Freitag, 26. Februar 2016

Zeit für Frühling - Ein Gedicht von Avraham Ben Yitzhak

Der galizische Jude Avraham Ben Yitzhak scheint ein aufmerksamer Mensch gewesen zu sein; die Stimmung, die ihn umgab, und die Sprache, die ihn die Stimmung formulieren ließ, leuchten aus seinem Gedicht, das er 1912 in Przemyśl, an der heutigen Ostgrenze Polens zur Ukraine gelegen, schrieb.

Blick über den Peetzsee, Brandenburg, 2016.
Über den Büchern saß ich
ein Einziger, horchend auf ihre Weise
und es erhoben sich meines Herzens Kräfte
fern meinem Leben, verstoßen, bin ich.
Und als die Frühe aufflammte und blau war
im Wachsen des Lichts am ersten Frühlingstag
Licht, staunend in Leere und Weite der Welt
und hatte meine Kerze ausgelöscht.
Es entfernten sich die Dinge des Hauses um mich
in sanfte Finsternis, als der Tag kam
meine Hände verblassten
blutverlassen schwer auf dem Tisch
im taghellen Licht im taghellen Licht.
Und da – ein Vogelschrei erschreckte mich
Vogelschrei Vogelschrei.
Was ist die Welt was ist die Welt
die Welt ist vergessen und leer
vor der Ankunft des Frühlings
vor der Ankunft des Frühlings.1


Ich selbst sitze nicht nächtelang studierend und lese weniger als ich will – doch das paradoxe Erhoben- und zugleich Verlassensein beim Eintauchen in eine Lektüre ist mir wohlbekannt. Und das innere Zurückkehren in die eigenen nüchternen vier Wände in neuem Licht – da ist etwas wie das Harren auf neu aufbrechendes Leben.
Im Winterlichen unserer letzten Februartage lässt sich ahnen, wie der Frühling schmecken kann. Ohne ihn bliebe die Welt ewig fraglich, in der Schwebe, harrend.

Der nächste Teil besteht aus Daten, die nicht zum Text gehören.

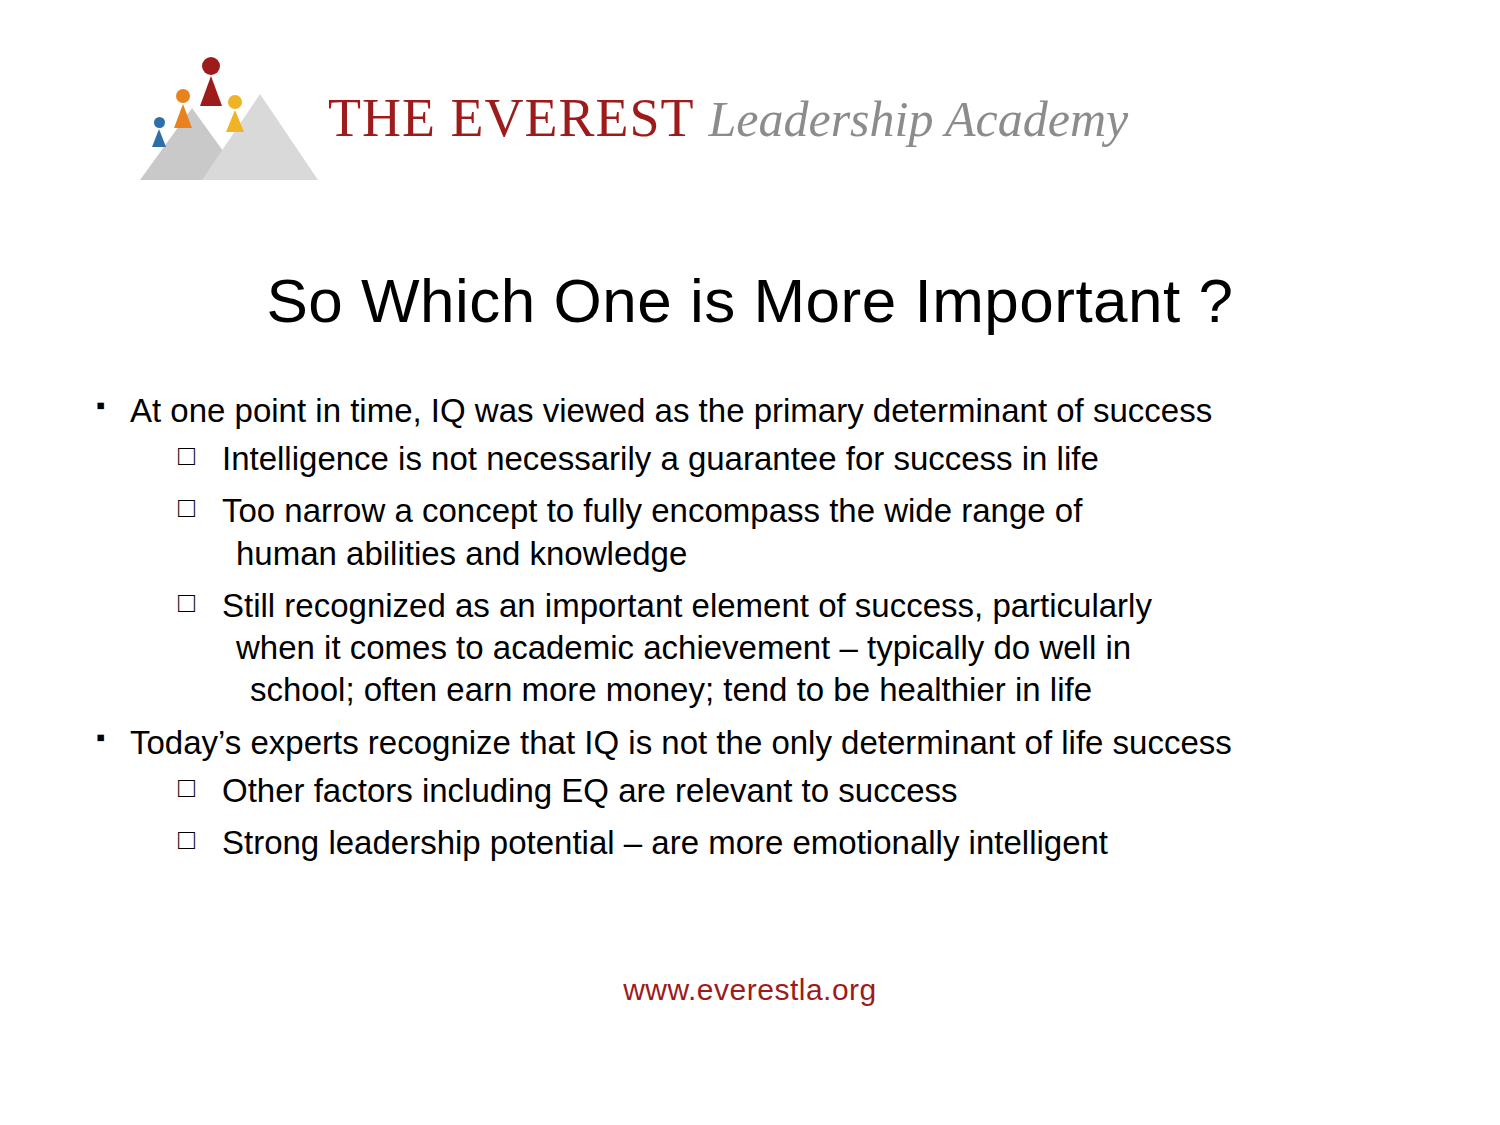THE EVEREST Leadership Academy
So Which One is More Important ?
At one point in time, IQ was viewed as the primary determinant of success
Intelligence is not necessarily a guarantee for success in life
Too narrow a concept to fully encompass the wide range of human abilities and knowledge
Still recognized as an important element of success, particularly when it comes to academic achievement – typically do well in school; often earn more money; tend to be healthier in life
Today’s experts recognize that IQ is not the only determinant of life success
Other factors including EQ are relevant to success
Strong leadership potential – are more emotionally intelligent
www.everestla.org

Es wird Zeit, dass Leben einkehrt in unsere Blutverlassenheit; Zeit, dass Leben ausbricht aus dem Dämmer.
Zeit, dass das Licht eintritt mit dem Weckruf, einen neuen Tag zu beginnen.


1   Avraham Ben Yitzhak, Es entfernten sich die Dinge. Gedichte und Fragmente. München / Wien 1994, 36.